The House voted 85-57 to end the exemption and make full immunization a condition of attending school. The vote came after nearly four hours of impassioned debate that pitted concern for improved public health versus maximizing personal choice.

The House version of the bill puts off its effective date until July 1, 2016, to give families and schools time to adopt. That and other small changes will need Senate agreement or to be worked out in a House-Senate conference committee.

Democratic Gov. Peter Shumlin opposed eliminating the exemption when lawmakers considered the issue in 2012. He said last week that he would honor the Legislature's wishes this time around.

Backers of the change, including Democratic Rep.

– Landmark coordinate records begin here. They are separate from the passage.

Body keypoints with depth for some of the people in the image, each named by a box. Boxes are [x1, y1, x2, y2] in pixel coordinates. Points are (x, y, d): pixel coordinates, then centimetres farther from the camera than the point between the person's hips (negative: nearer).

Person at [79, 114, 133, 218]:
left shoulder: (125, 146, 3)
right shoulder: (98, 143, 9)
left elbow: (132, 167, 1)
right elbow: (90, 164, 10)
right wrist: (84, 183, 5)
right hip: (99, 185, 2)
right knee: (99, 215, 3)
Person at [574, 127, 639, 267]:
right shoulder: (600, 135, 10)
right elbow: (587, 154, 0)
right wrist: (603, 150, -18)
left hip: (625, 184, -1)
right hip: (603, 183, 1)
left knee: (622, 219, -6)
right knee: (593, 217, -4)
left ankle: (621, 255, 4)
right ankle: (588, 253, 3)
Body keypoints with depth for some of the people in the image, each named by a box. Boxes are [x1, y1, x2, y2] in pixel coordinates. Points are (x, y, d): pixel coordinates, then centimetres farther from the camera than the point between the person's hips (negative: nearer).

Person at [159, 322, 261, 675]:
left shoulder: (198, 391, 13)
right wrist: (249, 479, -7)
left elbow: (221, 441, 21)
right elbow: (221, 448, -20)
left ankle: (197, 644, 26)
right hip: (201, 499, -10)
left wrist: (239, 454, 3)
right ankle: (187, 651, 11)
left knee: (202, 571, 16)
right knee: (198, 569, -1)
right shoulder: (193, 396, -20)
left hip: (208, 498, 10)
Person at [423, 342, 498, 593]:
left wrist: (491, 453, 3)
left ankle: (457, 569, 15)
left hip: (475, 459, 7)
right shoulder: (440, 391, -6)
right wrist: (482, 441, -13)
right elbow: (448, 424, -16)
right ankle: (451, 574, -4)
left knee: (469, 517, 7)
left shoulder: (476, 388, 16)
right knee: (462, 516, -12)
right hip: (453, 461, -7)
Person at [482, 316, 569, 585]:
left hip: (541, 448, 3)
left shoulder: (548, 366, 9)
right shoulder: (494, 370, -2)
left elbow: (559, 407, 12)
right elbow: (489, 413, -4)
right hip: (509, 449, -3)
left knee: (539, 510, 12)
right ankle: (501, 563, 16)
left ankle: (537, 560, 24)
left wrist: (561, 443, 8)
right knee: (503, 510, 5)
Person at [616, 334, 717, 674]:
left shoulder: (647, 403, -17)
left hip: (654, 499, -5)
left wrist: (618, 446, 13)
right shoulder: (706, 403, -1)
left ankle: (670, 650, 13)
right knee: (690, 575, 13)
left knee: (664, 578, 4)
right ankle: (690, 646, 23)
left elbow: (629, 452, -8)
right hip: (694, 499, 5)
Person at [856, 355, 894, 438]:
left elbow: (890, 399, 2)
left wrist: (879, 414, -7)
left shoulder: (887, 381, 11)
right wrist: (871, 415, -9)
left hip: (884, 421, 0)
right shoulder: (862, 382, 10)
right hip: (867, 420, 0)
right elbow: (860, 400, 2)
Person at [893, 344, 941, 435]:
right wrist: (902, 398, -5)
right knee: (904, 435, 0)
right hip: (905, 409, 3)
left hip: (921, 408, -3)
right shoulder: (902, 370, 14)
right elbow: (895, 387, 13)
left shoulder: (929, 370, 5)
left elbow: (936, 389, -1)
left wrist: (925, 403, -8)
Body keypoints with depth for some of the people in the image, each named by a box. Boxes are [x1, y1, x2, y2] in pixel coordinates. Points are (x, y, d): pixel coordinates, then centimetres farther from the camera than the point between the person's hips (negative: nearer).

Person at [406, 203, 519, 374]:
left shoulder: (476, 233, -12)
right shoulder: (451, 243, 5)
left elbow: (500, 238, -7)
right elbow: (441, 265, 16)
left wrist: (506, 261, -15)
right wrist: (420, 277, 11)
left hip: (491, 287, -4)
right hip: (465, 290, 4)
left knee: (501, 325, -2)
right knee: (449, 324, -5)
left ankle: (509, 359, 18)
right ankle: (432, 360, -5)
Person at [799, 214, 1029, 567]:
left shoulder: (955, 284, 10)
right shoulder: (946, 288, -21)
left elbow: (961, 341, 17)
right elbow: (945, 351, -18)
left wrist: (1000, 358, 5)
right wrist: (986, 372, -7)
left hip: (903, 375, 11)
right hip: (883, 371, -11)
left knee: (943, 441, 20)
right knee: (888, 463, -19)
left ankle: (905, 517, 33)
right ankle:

Leigh Dakin, a former school nurse from Chester, said Vermont's rates of immunization could be coming close to the danger line of where there no longer is "herd immunity," a condition in which immunization is widespread enough in a population to keep a disease from gaining a foothold.

She spoke of several areas that have less than an 80 percent immunization rate for some vaccines, and said the Health Care Committee, on which she serves, had heard testimony indicating that "the way to have herd immunity is to have rates above 95 percent."

Figures kept by the federal Centers for Disease Control and Prevention show that during the 2012-13 school year, 6.1 percent of Vermont children entering kindergarten had not received one or more of the 34 vaccinations the CDC recommends children get by age 6. Vermont requires a smaller number. That was among the highest rates in the country for children considered not fully immunized, and it was up from 5.7 percent in the previous year.

Vermont has been one of about 20 states with a philosophical or personal-choice exemption for vaccines. It still would allow medical and religious exemptions. Forty-eight states — all but Mississippi and West Virginia — offer either philosophical or religious exemptions.

Much of Tuesday's debate centered on a proposed compromise amendment by Rep. Anne Donahue, which ended up being defeated 73-71. The Northfield Republican wanted to maintain the exemption but make it harder to get.

Some lawmakers argued that mandatory vaccines could draw such a negative reaction from parents that immunization rates might go down.

"When you try to make me do something, I get real mulish and tend to go in the opposite direction," said Rep. Mary Hooper, a Montpelier Democrat and opponent of the change.

Those favoring ending the exemption said that vaccines are nowhere near as risky as some opponents claimed, and that unvaccinated children pose risks to children with compromised immune systems due to leukemia and other diseases.

Supporters of maintaining the exemption were defiant.

"This is an outrage in a very serious matter with grave consequences that have not been thoroughly examined," said Jennifer Stella, president of the Vermont Coalition for Vaccine Choice.

Parents are "faced now with some very difficult choices. Will they become religious? Will they have to quit their jobs and home-school? Will they have to uproot their families and move out of state? It's a sad day for health choice and medical freedom and for Vermont and all we stand for."